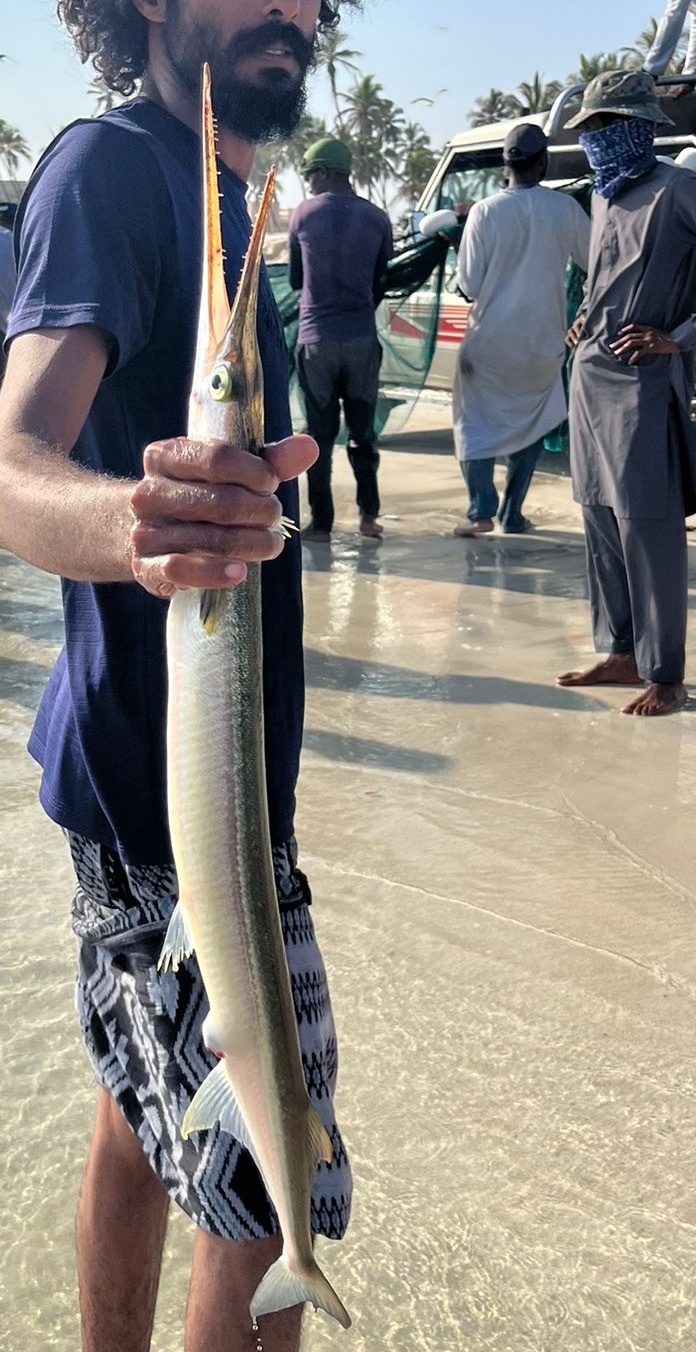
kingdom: Animalia
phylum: Chordata
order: Beloniformes
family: Belonidae
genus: Tylosurus
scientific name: Tylosurus crocodilus
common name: Houndfish
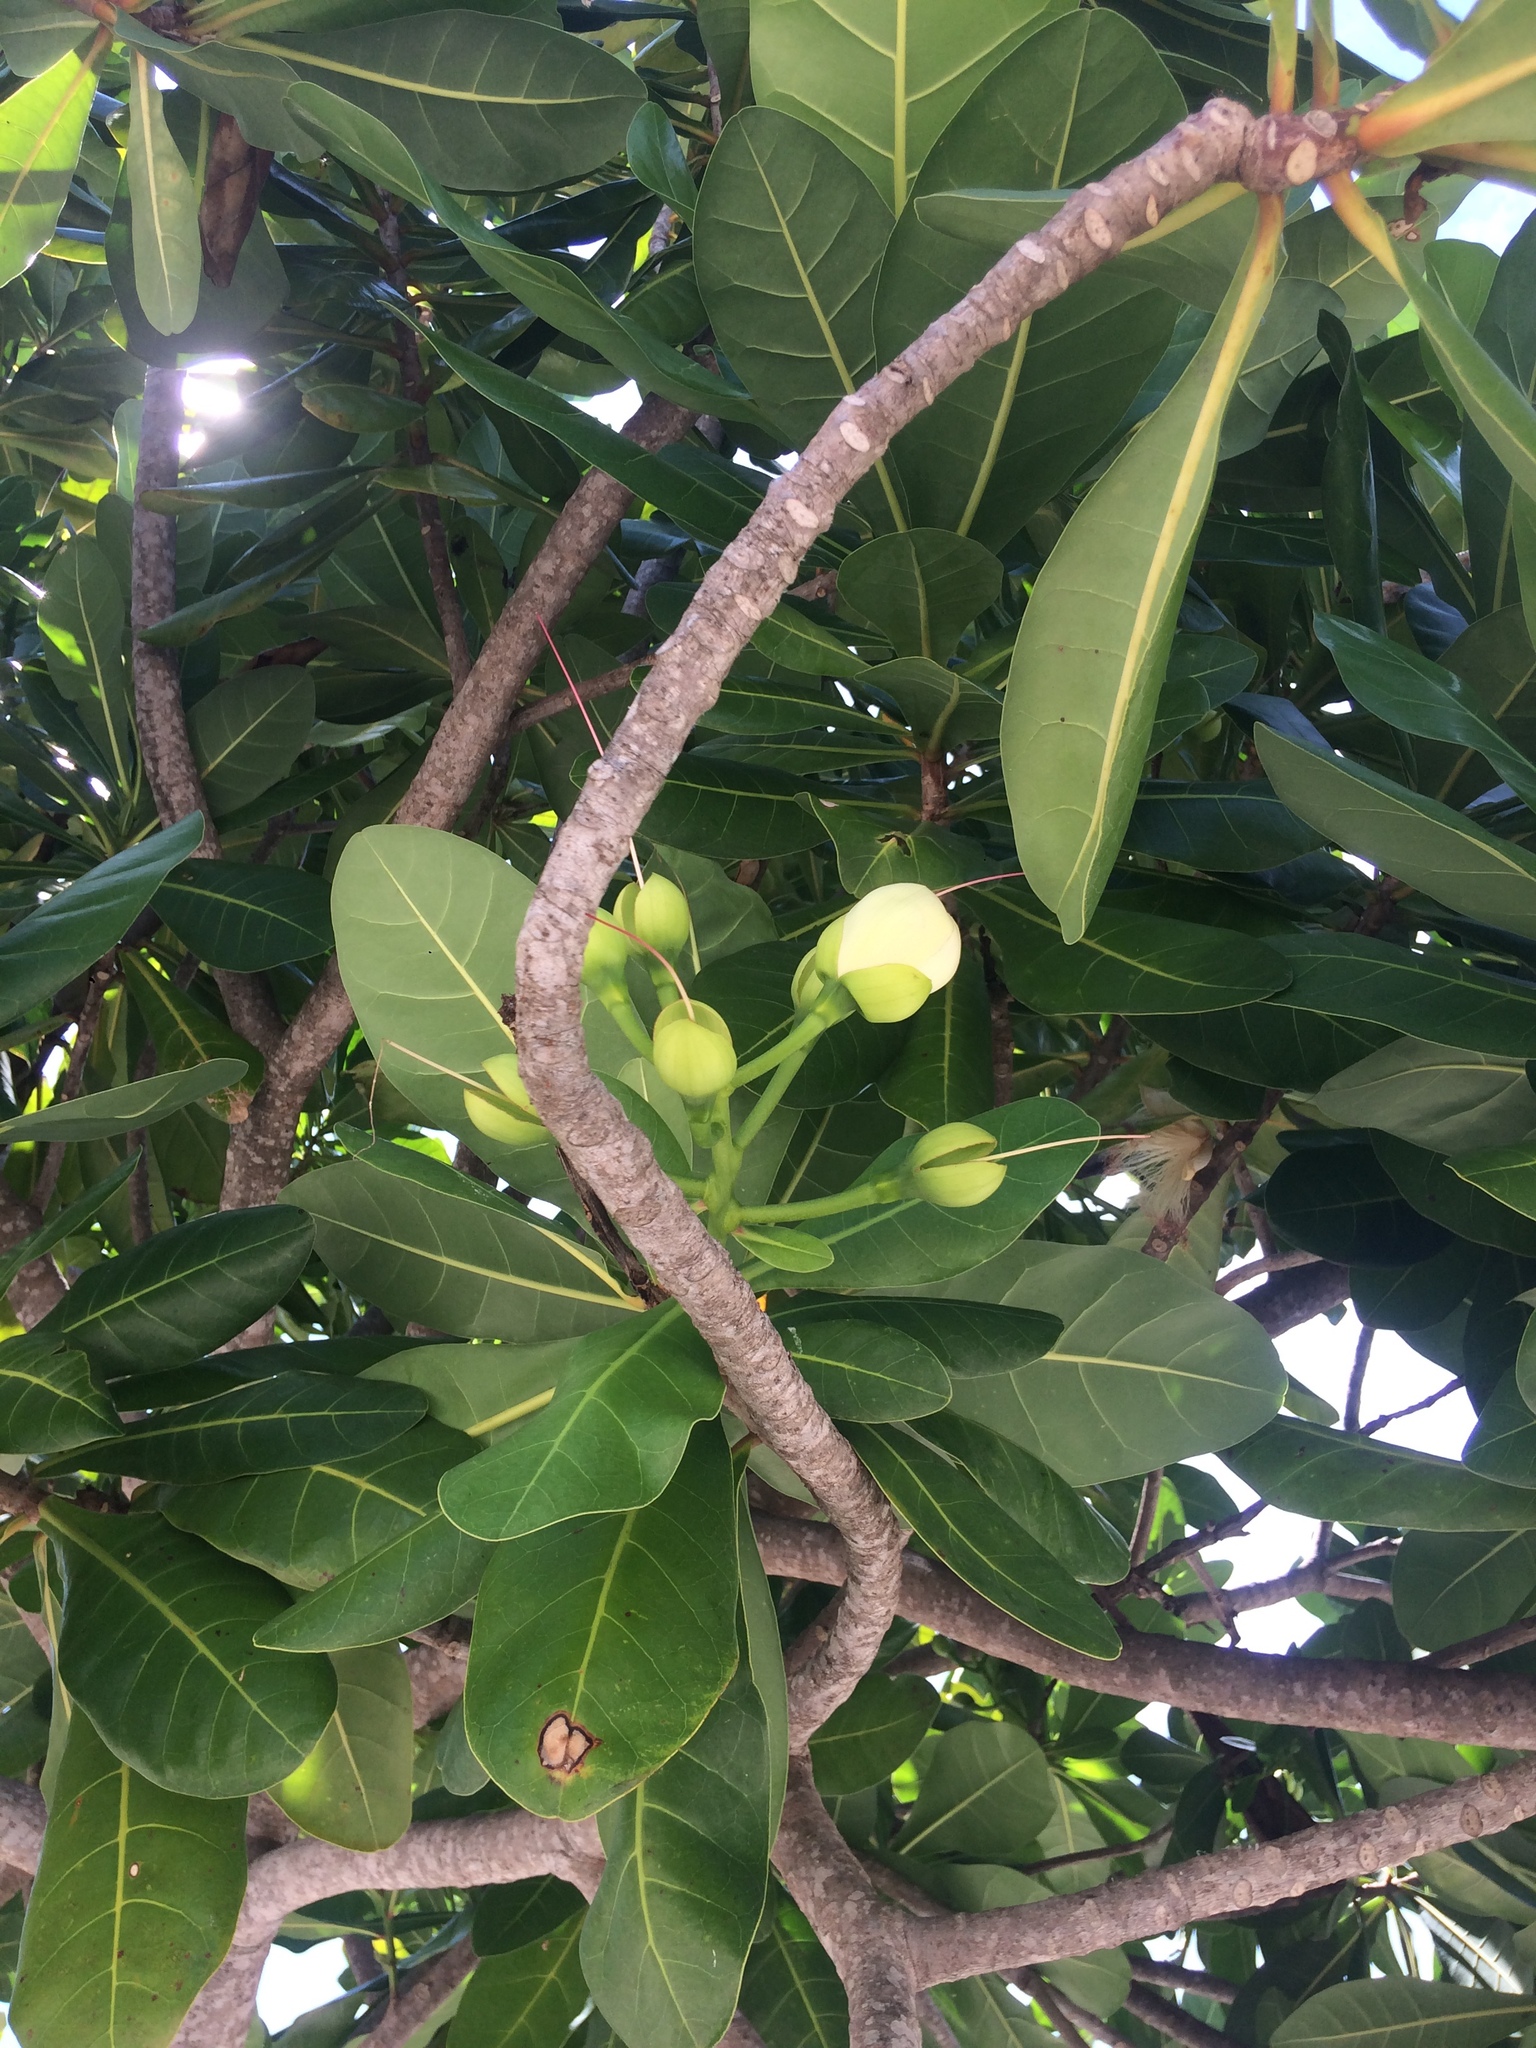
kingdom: Plantae
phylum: Tracheophyta
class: Magnoliopsida
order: Ericales
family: Lecythidaceae
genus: Barringtonia
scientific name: Barringtonia asiatica
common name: Mango-pine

» GIVEN REQUEST
Rewrite the lines above without the pictures, replacing "common name" with "vernacular name" wherever it appears and changing nothing else.

» COMPLETE RESPONSE
kingdom: Animalia
phylum: Chordata
order: Beloniformes
family: Belonidae
genus: Tylosurus
scientific name: Tylosurus crocodilus
vernacular name: Houndfish
kingdom: Plantae
phylum: Tracheophyta
class: Magnoliopsida
order: Ericales
family: Lecythidaceae
genus: Barringtonia
scientific name: Barringtonia asiatica
vernacular name: Mango-pine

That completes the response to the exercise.